# Task statement:
In the entries below, find the line with "right elbow: (528, 289, 9)" and the line with "right ankle: (695, 569, 33)". Print those two and everything between them exactly, and nothing else.

# Data to use:
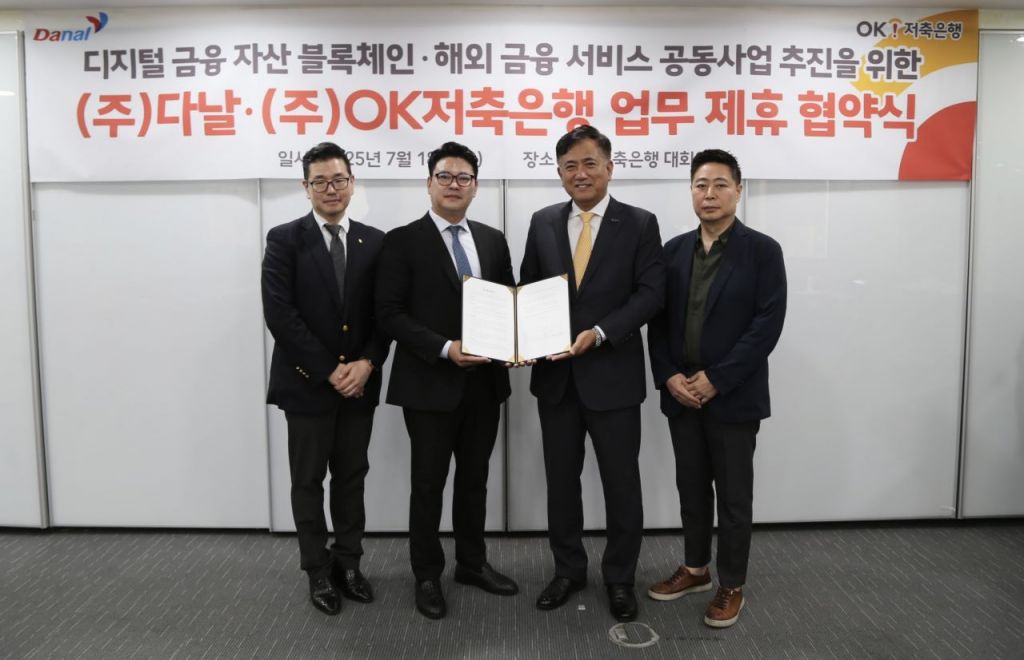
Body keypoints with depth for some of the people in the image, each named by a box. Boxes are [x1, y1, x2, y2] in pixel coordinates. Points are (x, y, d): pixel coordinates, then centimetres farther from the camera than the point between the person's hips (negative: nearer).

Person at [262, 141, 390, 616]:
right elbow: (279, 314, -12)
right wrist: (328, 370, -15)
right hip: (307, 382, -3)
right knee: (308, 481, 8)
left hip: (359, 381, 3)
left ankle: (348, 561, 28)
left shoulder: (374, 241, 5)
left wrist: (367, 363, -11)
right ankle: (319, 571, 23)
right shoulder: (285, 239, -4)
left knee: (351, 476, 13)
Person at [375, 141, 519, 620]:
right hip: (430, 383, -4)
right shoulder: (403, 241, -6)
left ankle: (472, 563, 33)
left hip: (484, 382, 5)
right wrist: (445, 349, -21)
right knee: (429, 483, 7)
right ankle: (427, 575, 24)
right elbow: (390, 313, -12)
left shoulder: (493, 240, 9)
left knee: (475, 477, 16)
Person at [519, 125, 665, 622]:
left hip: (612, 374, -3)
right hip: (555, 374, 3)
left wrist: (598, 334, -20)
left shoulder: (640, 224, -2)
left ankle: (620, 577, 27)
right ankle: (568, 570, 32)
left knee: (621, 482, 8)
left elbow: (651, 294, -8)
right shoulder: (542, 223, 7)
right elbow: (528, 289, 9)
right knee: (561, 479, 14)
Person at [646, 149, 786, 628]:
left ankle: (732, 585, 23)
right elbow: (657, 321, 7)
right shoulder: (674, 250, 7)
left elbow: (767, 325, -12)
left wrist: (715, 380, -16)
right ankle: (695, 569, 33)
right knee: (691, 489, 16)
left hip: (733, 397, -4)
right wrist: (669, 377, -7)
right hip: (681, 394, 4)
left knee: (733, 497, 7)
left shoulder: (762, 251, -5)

# Solution to this problem:
right elbow: (528, 289, 9)
right knee: (561, 479, 14)
Person at [646, 149, 786, 628]:
left ankle: (732, 585, 23)
right elbow: (657, 321, 7)
right shoulder: (674, 250, 7)
left elbow: (767, 325, -12)
left wrist: (715, 380, -16)
right ankle: (695, 569, 33)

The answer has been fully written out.